# [DATA UNDER STUDY]
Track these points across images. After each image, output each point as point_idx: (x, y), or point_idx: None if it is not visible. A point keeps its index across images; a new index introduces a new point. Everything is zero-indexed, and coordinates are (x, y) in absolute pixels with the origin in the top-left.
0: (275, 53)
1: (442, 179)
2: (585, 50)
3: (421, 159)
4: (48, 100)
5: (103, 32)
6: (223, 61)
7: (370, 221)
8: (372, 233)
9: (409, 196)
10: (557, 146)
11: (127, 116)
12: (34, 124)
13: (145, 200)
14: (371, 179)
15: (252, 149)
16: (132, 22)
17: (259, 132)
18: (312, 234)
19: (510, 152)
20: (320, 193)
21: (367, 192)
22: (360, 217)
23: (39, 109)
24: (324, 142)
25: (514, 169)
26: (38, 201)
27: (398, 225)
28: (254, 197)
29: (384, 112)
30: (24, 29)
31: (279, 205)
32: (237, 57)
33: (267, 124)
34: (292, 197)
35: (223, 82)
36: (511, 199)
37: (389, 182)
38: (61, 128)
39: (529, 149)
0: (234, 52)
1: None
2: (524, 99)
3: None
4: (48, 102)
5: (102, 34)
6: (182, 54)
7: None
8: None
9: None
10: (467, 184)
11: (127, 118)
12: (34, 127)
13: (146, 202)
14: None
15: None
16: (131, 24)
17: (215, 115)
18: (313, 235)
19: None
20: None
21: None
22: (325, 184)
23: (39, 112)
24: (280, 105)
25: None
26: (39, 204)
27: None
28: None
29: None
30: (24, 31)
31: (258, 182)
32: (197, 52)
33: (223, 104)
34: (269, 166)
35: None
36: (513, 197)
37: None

# [EXERCISE GOAL]
From the first line to the last, return the data exactly as written.

# [ANSWER FOR THIS EXERCISE]
Track these points across images. After each image, output each point as point_idx: (x, y), or point_idx: None if it is not visible. A point keeps its index across images; a new index introduces a new point. Everything is zero-indexed, and coordinates are (x, y) in absolute pixels with the origin in the top-left.
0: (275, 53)
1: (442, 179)
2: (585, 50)
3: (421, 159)
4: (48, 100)
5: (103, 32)
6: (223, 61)
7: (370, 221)
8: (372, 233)
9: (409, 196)
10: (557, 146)
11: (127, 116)
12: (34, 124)
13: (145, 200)
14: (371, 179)
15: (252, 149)
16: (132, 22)
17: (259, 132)
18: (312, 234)
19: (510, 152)
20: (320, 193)
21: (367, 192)
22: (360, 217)
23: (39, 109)
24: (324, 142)
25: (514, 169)
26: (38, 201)
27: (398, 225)
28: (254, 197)
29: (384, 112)
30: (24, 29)
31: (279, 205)
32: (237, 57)
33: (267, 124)
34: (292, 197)
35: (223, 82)
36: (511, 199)
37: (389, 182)
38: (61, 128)
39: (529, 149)
0: (234, 52)
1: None
2: (524, 99)
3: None
4: (48, 102)
5: (102, 34)
6: (182, 54)
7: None
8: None
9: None
10: (467, 184)
11: (127, 118)
12: (34, 127)
13: (146, 202)
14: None
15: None
16: (131, 24)
17: (215, 115)
18: (313, 235)
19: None
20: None
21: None
22: (325, 184)
23: (39, 112)
24: (280, 105)
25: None
26: (39, 204)
27: None
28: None
29: None
30: (24, 31)
31: (258, 182)
32: (197, 52)
33: (223, 104)
34: (269, 166)
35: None
36: (513, 197)
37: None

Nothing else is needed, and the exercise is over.